Ted Menzies Conservative Macleod, AB

Thank you.

This is a subamendment to this clause that, as a consequence of the subamendment, Bill C-24 in clause 16 be amended by replacing line 8 on page 12.

Okay, sorry, I need to back up here. This was just handed to me as a wonderful amendment to that. We will start it over again.

The amendment, with reference number 2438017, is to be further amended by replacing lines 1 to 10 of the proposed amendment with the following, “who is certified under section 25, in accordance with the procedure established under schedule 1”, and schedule 1 is the actual wording from the agreement that has already been tabled.

I'll try to stick to the amendment. As a consequence of the subamendment, Bill C-24 in clause 16 is to be amended by replacing line 8 on page 12 with the following, “name is set out in schedule 2 is exempt from”.

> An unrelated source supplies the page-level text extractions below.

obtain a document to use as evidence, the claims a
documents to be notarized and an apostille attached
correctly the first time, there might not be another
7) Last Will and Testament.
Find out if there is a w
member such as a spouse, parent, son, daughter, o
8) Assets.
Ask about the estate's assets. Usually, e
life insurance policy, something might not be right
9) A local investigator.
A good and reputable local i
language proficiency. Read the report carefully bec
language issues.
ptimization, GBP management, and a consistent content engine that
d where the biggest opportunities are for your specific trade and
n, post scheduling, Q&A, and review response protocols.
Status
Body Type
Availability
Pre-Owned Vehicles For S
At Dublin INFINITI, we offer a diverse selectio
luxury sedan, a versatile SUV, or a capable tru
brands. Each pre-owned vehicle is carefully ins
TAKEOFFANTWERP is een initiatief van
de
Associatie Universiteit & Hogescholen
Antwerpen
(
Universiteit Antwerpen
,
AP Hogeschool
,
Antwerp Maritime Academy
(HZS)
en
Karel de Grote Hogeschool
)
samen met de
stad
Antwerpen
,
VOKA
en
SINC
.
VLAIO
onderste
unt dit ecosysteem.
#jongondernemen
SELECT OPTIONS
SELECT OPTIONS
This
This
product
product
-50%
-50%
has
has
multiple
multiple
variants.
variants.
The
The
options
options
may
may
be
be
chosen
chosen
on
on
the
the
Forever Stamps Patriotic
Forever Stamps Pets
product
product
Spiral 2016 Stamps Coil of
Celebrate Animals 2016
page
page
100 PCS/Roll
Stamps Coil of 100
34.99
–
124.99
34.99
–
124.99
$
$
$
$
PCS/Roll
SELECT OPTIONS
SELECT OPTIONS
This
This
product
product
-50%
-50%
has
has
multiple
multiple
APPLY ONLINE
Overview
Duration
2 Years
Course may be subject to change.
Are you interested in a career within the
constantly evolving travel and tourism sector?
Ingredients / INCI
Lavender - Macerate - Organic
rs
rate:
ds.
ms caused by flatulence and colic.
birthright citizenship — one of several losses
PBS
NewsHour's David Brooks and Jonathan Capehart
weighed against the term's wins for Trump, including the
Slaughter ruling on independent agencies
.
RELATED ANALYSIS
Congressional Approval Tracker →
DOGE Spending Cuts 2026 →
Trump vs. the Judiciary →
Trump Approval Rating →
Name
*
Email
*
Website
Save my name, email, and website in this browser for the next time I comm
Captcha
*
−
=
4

Also as a consequence of the subamendment, Bill C-24 in clause 16 is to be amended by replacing line 14 on page 12 with the following, “regulation, amend schedule 2 by adding”.

Also, as a consequence of the subamendment, Bill C-24 in the schedule is to be amended by replacing line 1 on page 100 with the following, “Schedule 2”.

As a consequence of the subamendment, Bill C-24 is to be amended by adding the following, “Schedule 1” at line 27 on page 99.